Jüngere Kinder haben oft noch gar keine Vorstellung davon, woher Geld überhaupt kommt. Alle Eltern möchten sichergehen, dass die Bedürfnisse und Wünsche Ihrer Kinder erfüllt werden, egal, was sie Ihren Kindern über den Wert von Geld und harter Arbeit vermitteln. Es ist ja so leicht, seine Kreditkarte zu zücken und seine Bedürfnisse von jetzt auf gleich zu befriedigen – ohne Rücksicht darauf, welche Botschaft man damit an sein Kind sendet.

Früh übt sich …

Ziehen Sie in Erwägung, wie weitreichend und elementar es in unserer Gesellschaft ist, Ihren Kindern einiges über Geld beizubringen, und auch, wie man es in einem gewissen Rahmen sinnvoll investiert. Ihre Kinder sind nie zu klein, um quasi als Teil ihres eigenen, eingegrenzten finanziellen Erlebensspielraums etwas über den Umgang mit Geld zu lernen. Indem sie hier sehr früh Fähigkeiten und Fertigkeiten entwickeln, wird es ihnen zukünftig leichter fallen, in diesen Bereichen selbstverständlicher und kontrollierter mit Geld umzugehen.

Richten Sie auf jeden Fall für jedes Ihrer Kinder ein Sparkonto ein. Und machen Sie einen Plan. Sogar sehr kleine Kinder verstehen schon, wie ein Sparschwein funktioniert.

Sobald ein Kind zählen kann, kann es nach und nach einschätzen, was das gewohnte Eis und die begehrten Weingummischlangen wert sind. Lassen Sie es seine Wünsche nach Süßem ruhig in Beziehung zu seiner wöchentlichen Einnahme setzen: Geben Sie ab etwa dem fünften Geburtstag regelmäßig wöchentlich Taschengeld!

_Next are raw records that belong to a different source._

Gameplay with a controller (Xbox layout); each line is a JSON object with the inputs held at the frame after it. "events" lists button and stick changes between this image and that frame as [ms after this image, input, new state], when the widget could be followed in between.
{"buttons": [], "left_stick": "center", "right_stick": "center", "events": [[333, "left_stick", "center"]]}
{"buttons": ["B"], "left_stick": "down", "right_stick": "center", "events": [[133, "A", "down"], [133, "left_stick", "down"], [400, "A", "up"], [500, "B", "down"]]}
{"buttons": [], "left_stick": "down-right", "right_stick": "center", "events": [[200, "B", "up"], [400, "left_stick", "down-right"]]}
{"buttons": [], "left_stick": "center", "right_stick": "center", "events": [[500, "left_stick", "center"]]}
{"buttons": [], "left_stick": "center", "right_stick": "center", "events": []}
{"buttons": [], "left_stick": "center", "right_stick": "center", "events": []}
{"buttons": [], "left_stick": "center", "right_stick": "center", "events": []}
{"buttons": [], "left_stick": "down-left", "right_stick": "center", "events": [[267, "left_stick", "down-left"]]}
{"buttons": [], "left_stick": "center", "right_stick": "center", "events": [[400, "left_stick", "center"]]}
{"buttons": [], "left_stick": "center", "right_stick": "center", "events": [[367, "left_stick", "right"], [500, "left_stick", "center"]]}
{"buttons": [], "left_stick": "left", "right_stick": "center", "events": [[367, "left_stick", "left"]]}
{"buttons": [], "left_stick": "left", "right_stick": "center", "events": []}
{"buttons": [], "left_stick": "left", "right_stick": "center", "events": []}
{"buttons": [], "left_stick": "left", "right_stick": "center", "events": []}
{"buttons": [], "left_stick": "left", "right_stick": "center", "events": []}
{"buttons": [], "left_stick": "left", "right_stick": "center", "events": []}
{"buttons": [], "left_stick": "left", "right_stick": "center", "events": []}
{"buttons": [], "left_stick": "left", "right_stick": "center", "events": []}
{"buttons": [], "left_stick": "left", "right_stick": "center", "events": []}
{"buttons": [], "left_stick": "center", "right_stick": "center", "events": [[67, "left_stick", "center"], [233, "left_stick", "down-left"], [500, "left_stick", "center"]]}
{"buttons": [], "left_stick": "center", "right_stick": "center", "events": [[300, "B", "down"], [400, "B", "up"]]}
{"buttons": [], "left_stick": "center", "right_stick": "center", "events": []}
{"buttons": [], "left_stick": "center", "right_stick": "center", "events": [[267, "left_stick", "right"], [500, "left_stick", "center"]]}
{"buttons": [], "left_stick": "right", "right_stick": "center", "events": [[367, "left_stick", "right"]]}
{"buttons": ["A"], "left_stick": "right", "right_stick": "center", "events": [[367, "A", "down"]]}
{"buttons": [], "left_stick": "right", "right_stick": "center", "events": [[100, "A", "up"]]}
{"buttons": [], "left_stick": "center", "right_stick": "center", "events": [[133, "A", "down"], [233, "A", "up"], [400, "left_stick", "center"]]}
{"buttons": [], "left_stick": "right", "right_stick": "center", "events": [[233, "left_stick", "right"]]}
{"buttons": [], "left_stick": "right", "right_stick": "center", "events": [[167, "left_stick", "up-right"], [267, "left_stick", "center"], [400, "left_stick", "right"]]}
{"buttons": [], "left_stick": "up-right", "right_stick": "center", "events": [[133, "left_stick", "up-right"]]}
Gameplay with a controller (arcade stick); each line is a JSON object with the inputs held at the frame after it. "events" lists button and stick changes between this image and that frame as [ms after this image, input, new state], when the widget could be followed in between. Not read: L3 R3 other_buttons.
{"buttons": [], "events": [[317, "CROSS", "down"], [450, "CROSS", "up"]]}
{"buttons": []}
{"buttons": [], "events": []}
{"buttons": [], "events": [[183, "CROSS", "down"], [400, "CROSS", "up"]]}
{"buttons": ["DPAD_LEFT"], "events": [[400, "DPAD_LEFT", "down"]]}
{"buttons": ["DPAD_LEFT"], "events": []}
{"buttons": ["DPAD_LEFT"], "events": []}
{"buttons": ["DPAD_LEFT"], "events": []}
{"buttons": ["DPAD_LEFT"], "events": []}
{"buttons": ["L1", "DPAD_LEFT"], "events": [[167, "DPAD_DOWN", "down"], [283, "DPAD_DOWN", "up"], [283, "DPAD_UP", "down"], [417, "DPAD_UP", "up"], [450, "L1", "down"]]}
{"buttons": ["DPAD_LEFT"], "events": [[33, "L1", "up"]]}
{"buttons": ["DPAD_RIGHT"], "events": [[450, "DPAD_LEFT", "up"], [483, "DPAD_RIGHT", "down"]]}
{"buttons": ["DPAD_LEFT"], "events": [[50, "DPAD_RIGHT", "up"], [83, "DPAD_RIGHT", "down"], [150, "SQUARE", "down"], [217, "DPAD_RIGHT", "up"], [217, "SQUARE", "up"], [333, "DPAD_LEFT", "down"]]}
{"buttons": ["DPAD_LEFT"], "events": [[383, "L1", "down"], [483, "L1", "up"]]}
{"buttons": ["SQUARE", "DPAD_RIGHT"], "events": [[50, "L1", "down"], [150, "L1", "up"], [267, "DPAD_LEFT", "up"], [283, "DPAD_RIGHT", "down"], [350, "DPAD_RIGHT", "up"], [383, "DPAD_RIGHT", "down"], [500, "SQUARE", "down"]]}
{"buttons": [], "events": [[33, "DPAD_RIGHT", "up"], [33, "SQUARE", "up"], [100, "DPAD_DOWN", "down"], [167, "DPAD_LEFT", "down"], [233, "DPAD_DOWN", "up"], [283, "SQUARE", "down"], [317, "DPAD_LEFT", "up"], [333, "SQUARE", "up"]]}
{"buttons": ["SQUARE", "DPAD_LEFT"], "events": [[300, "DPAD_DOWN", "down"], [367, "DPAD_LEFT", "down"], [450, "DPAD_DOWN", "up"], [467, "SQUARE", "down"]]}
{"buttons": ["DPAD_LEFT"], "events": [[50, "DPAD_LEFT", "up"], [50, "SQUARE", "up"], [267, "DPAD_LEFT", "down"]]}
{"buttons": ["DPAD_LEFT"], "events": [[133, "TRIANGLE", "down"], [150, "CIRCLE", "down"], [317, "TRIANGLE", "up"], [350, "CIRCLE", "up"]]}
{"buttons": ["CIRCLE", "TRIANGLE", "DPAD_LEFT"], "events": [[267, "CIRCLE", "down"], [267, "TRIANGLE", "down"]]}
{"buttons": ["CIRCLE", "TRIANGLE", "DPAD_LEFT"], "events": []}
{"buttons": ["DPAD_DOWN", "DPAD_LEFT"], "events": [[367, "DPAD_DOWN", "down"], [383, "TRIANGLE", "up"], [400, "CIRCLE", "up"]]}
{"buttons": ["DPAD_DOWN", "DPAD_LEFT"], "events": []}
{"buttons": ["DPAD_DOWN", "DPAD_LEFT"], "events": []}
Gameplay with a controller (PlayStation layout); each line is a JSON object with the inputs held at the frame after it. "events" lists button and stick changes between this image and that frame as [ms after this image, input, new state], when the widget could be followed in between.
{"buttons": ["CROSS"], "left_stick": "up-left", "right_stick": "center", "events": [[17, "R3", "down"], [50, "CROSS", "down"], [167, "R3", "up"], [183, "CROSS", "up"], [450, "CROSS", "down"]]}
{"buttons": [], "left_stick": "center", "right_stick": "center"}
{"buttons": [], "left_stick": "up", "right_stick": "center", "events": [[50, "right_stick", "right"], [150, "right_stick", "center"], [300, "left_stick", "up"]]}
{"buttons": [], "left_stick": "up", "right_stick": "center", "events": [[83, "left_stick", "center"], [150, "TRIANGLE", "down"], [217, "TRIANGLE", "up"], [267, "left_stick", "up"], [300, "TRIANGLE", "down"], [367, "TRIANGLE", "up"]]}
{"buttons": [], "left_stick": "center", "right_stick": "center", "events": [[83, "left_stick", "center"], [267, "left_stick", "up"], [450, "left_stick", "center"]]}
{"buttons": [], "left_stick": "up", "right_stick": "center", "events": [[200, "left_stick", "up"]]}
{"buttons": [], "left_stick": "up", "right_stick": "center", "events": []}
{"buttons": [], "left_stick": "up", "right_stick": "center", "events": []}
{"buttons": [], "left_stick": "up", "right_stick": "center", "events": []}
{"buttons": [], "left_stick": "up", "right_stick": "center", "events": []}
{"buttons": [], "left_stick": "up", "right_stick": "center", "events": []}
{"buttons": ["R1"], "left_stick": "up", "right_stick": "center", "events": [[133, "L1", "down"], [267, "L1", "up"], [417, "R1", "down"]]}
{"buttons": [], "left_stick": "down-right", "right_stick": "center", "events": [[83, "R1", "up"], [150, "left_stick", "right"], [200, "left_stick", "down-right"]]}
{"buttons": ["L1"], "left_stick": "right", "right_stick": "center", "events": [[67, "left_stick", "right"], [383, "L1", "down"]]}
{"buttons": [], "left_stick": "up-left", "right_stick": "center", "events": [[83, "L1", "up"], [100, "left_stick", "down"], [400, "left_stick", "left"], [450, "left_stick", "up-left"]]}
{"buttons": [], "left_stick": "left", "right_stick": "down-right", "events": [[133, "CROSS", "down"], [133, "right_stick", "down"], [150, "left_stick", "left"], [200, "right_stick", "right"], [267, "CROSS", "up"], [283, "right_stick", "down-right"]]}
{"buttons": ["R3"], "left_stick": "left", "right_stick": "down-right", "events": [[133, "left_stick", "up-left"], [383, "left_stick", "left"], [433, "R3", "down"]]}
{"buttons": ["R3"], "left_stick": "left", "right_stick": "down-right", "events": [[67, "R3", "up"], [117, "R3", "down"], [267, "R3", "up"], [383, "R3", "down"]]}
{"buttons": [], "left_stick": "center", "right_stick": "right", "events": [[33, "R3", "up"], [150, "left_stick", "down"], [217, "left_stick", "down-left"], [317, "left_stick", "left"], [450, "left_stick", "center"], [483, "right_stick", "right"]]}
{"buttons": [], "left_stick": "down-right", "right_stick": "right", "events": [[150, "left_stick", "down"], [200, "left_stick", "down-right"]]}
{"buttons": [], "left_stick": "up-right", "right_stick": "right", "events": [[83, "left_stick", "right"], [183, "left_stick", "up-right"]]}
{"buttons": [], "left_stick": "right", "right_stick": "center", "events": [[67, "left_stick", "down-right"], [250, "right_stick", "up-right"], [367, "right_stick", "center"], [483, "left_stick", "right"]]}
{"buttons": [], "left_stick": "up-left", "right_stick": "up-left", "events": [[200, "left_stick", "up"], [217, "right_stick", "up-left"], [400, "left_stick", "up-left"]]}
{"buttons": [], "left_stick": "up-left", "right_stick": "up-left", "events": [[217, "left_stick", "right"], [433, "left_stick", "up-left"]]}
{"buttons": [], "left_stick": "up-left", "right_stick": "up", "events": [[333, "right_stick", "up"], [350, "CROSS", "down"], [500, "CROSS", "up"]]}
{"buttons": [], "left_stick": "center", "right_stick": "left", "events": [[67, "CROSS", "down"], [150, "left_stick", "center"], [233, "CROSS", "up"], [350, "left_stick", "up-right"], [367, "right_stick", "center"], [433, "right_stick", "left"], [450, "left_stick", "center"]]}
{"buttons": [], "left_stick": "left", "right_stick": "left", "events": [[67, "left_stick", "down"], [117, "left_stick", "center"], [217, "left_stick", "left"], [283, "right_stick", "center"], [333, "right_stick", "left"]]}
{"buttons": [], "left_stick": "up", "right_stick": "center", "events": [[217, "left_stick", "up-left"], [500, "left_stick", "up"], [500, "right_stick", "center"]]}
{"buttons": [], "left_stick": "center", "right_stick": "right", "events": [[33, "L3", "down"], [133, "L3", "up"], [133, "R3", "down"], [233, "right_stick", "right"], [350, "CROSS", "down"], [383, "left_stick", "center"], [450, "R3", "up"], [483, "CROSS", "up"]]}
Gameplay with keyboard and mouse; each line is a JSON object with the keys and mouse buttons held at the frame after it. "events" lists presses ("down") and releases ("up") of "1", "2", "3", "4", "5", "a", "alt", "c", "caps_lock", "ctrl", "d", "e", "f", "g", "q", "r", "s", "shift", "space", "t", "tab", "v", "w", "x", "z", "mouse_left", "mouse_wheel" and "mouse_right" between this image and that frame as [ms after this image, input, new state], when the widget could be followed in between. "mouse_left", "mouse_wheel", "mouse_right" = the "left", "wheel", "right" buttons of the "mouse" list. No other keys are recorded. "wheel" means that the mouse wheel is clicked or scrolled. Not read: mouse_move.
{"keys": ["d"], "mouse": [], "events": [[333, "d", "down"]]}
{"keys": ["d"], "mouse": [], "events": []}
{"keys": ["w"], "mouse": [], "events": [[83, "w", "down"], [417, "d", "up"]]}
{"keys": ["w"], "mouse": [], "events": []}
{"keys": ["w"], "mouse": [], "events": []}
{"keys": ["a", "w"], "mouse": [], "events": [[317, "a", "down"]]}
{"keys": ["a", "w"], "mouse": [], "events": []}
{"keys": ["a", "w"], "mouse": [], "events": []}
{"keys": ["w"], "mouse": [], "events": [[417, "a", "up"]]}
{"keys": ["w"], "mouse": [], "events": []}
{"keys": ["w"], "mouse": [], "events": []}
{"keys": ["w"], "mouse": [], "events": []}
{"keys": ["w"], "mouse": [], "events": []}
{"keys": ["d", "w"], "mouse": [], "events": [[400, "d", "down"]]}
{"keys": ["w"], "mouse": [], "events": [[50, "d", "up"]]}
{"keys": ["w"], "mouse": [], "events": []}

Sauberer Herd ist Euros wert

Sollten Sie Ihr Kind für Aufgaben im Haushalt auch in barer Münze honorieren? Dazu gehen die Meinungen auch unter Pädagogen, auseinander, und von manchem inneren Elternauge mag die Schreckensvision aufsteigen, in der der pubertierende Filius nach jedem abgetrockneten Teller mit dem Fingerknöchel auf den Küchentisch klopft, um seinen Euro pro erledigter Hausarbeitseinheit einzufordern. Lassen Sie dies eine Vision bleiben. Hausarbeit ist Kinderpflicht, das sagt nicht zuletzt das BGB. Aber warum nicht wiederkehrende, größere Aufgaben wie Rasenmähen oder Teppich shampoonieren gut geplant mit bestimmten Beträgen versehen? Die Wahrheit liegt, wie meistens, in der Mitte, und dort trifft man sich auch, um solche Dinge gemeinsam festzulegen.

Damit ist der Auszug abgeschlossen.